INTRODUCTION: Levamisole is a widely used cutting agent for cocaine and it also contributes to increased quantity of cocaine. Gastrointestinal (GI) ulcers and bleed is a rare presentation of levamisole intoxication. We report a case of GI ulcers and bleed suspected to be from levamisole contaminated cocaine. CASE DESCRIPTION/METHODS: A 58 year old female presented with sore throat, headache, oral ulcers and multiple necrotic skin lesions following a tooth extraction. On examination, she was noted to have oral ulcers, peri-anal necrotic ulcers, finger eschars and a left lower extremity open blister. Painful violaceous purpuric patches with well-delineated dusky necrotic centers and a bright erythematous rim were also observed peri-anally. Laboratory studies revealed neutropenia, hyponatremia, acute kidney injury, positive antineutrophilic antibody, Hepatitis C, HSV 1 and 2, D-dimers, antidouble-stranded DNA antibodies, anti-neutrophil cytoplasmic antibodies, lupus anticoagulant antibodies and decreased protein S levels. Urine toxicology screen was positive for cocaine and opiates. Patient admitted to cocaine use due to pain from the extracted tooth. Computed Tomography (CT) of abdomen revealed moderate ascites and body wall edema. She was managed with intravenous fluids, pressors, antibiotics, antiviral, antifungal therapy. She also received treatment with filgastrim. Over the course of her hospital stay, she developed lower GI bleed and required multiple units of blood transfused. Endoscopy revealed a clean based gastric ulcer and multiple cecal colon ulcers which was managed with epinephrine injections. DISCUSSION: Levamisole is mostly absorbed from the GI tract and metabolized by the liver. Our patient presented with immune derangements and GI bleed after the use of cocaine to help with her pain from tooth extraction. Laboratory results were compatible with levamisole contamination.
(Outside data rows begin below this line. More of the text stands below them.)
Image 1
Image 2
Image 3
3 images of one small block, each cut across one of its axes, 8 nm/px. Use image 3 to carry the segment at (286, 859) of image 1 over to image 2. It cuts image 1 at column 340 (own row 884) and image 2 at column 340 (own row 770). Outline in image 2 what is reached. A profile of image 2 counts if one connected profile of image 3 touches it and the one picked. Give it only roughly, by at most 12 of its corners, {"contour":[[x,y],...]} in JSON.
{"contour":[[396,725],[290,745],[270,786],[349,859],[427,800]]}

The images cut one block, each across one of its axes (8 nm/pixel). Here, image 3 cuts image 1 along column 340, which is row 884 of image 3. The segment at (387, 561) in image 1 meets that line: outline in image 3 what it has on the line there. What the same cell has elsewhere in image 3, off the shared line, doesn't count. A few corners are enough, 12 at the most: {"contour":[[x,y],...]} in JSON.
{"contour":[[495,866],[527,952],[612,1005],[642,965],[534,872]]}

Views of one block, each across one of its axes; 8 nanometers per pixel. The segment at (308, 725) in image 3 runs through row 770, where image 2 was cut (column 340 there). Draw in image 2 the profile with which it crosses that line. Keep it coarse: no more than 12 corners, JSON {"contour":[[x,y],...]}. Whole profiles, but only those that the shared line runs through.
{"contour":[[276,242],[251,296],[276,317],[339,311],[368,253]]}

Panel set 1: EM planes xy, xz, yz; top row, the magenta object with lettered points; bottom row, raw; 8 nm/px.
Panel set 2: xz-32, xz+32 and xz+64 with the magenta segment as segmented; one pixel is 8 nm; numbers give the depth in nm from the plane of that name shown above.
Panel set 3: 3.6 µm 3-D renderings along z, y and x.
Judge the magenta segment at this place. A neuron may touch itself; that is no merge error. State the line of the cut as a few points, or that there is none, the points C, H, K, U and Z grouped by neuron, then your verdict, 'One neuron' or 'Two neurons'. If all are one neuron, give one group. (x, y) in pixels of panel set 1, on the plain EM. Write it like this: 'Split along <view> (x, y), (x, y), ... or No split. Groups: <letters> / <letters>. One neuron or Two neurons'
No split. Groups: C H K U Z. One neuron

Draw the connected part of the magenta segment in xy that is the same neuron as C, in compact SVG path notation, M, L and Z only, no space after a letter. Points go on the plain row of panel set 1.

CT of the abdomen showed moderate ascites and anasarca similar to MRI characteristics of levamisole-induced leukoencephalopathy which show peripheral ring-type enhancement and edema around lesions. The mechanism of levamisole in the formation of GI ulcers is presumed to be related to ischemia. To our knowledge, this is the first case of levamisole-contaminated cocaine induced gastrointestinal ulceration and bleed. This case illustrates the potential for severe gastrointestinal ulcers and bleed with the use of levamisole and the value of high index of suspicion.